There’s Simpson the Hall of Fame football star and the actor who popped up in films like The Naked Gun. There’s Simpson the sportscaster, franchisee, real estate investor and—memorably—the face of Hertz rental cars for a whole generation.

And, of course, there was the man accused in 1994 (and later acquitted) of killing ex-wife Nicole Brown Simpson and her friend Ron Goldman, and who later served prison time for a 2007 kidnapping and armed robbery in Las Vegas.

Just as Simpson’s multifarious past complicates how sports fans regard him, it’s likely to do the same to the marketing community. Because while Simpson helped blaze the trail for retired athletes to become big-time brand endorsers, he was an early example of how perilous those deals can become when a star spokesperson gets into trouble.

Hertz signed Simpson in 1975. For nearly 20 years afterward, Americans watched TV spots featuring “O.J. Simpson flying through an airport to illustrate the company’s speed of service,” ADWEEK reported in a 1980 story.

Pro athletes had shilled for brands before, of course, but Simpson’s gig was the first to morph into a pop-culture phenomenon. The Washington Post would later term him “Rent-a-Star.”

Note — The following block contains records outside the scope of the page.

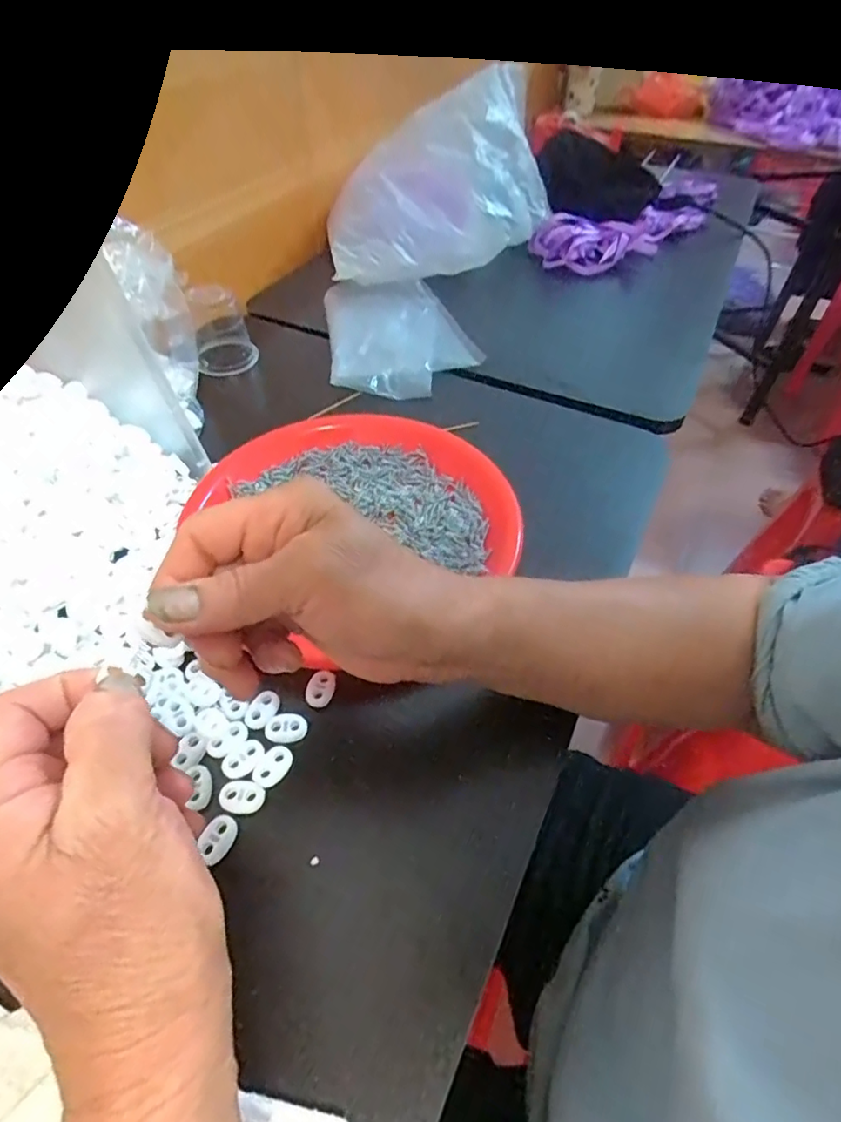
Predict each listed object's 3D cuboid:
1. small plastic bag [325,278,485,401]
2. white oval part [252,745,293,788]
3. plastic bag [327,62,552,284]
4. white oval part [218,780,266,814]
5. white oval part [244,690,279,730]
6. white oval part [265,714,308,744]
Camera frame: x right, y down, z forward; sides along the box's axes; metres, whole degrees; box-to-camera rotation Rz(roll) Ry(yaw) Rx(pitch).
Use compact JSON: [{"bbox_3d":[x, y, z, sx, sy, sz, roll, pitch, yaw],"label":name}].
[{"bbox_3d":[-0.022,-0.236,0.564,0.141,0.025,0.192,-6,50,-6],"label":"small plastic bag"},{"bbox_3d":[-0.078,0.108,0.290,0.015,0.004,0.022,24,54,18],"label":"white oval part"},{"bbox_3d":[0.019,-0.438,0.642,0.282,0.157,0.156,-17,53,-15],"label":"plastic bag"},{"bbox_3d":[-0.091,0.120,0.280,0.023,0.004,0.016,3,50,1],"label":"white oval part"},{"bbox_3d":[-0.089,0.083,0.309,0.015,0.004,0.022,27,55,20],"label":"white oval part"},{"bbox_3d":[-0.074,0.092,0.304,0.023,0.004,0.016,-7,51,-7],"label":"white oval part"}]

Eager to keep a good thing going, Hertz extended Simpson’s contract to 1997. But not long after murder allegations against Simpson hit the news in June 1994, the car-rental giant was mashing the accelerator to get away from him.

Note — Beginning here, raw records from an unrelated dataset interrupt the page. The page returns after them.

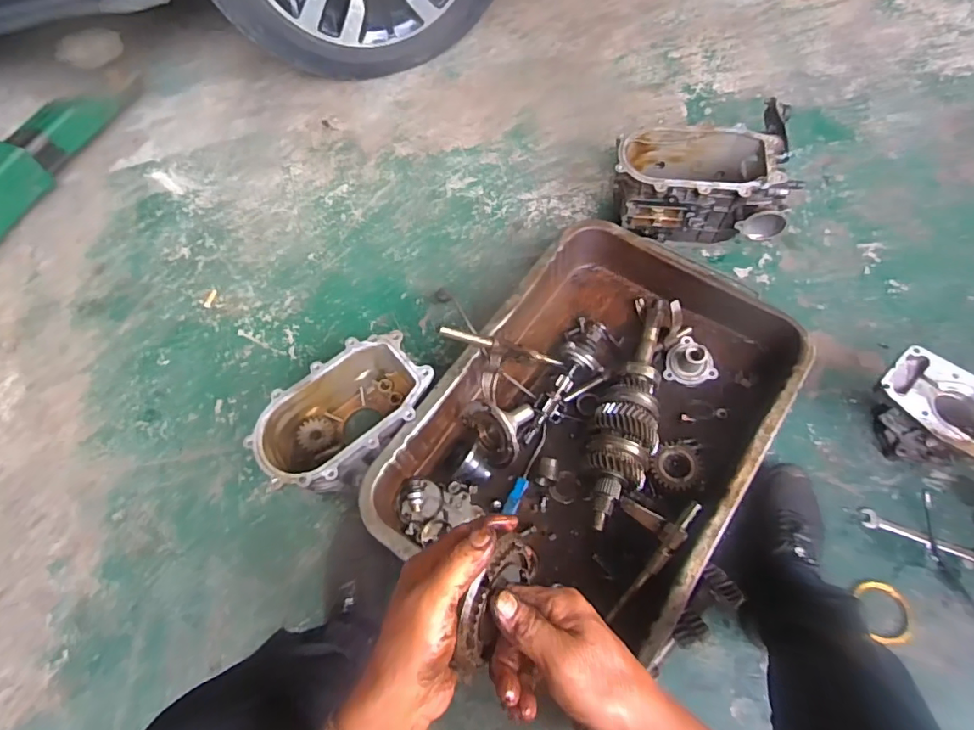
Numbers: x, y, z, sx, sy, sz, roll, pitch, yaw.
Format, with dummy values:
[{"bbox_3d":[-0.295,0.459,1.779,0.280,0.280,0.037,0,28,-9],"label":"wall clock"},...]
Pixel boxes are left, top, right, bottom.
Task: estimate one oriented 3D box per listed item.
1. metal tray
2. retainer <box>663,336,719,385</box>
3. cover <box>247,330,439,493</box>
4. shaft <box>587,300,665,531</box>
[{"bbox_3d":[0.171,0.086,0.838,0.452,0.117,0.625,31,70,17],"label":"metal tray"},{"bbox_3d":[0.348,-0.006,0.894,0.080,0.064,0.083,-1,64,3],"label":"retainer"},{"bbox_3d":[-0.216,0.087,0.854,0.272,0.129,0.164,-39,68,-14],"label":"cover"},{"bbox_3d":[0.227,0.062,0.847,0.098,0.103,0.402,15,66,10],"label":"shaft"}]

“Obviously, Hertz has no plans to utilize Mr. Simpson in advertising,” a spokesperson told the Washington Post at the time.

Simpson arguably earned the six-figure paycheck that The New York Times reported Hertz paid him yearly. Shortly after his ads began airing, Hertz notched a 56% increase in public perception of it as the leading brand in its category, according to a 1977 Rolling Stone story. But cutting Simpson loose left a vacuum where a marketing strategy used to be—and did few favors for Hertz’s image.

It was a lesson that brands would learn over and over again.

Olympian Michael Phelps adorned boxes of Kellogg’s Corn Flakes but disappeared in 2009 after photos surfaced showing the champion swimmer toking on a hash pipe. When reports of doping clouded cycling great Lance Armstrong in 2012, eight brands he’d endorsed tore up his contract in a single day.

Self-destructing celebrity endorsers are hardly limited to athletes, either. In 2022, Adidas cut loose Ye (Kanye West) following the rapper’s antisemitic tirade—costing it a reported $540 million.

Endorsements from celebs—star athletes among them—have since become an indispensable part of the marketer’s toolbox. But Simpson will always be a textbook case of the risks brands run when spending their marketing dollars on celebrities.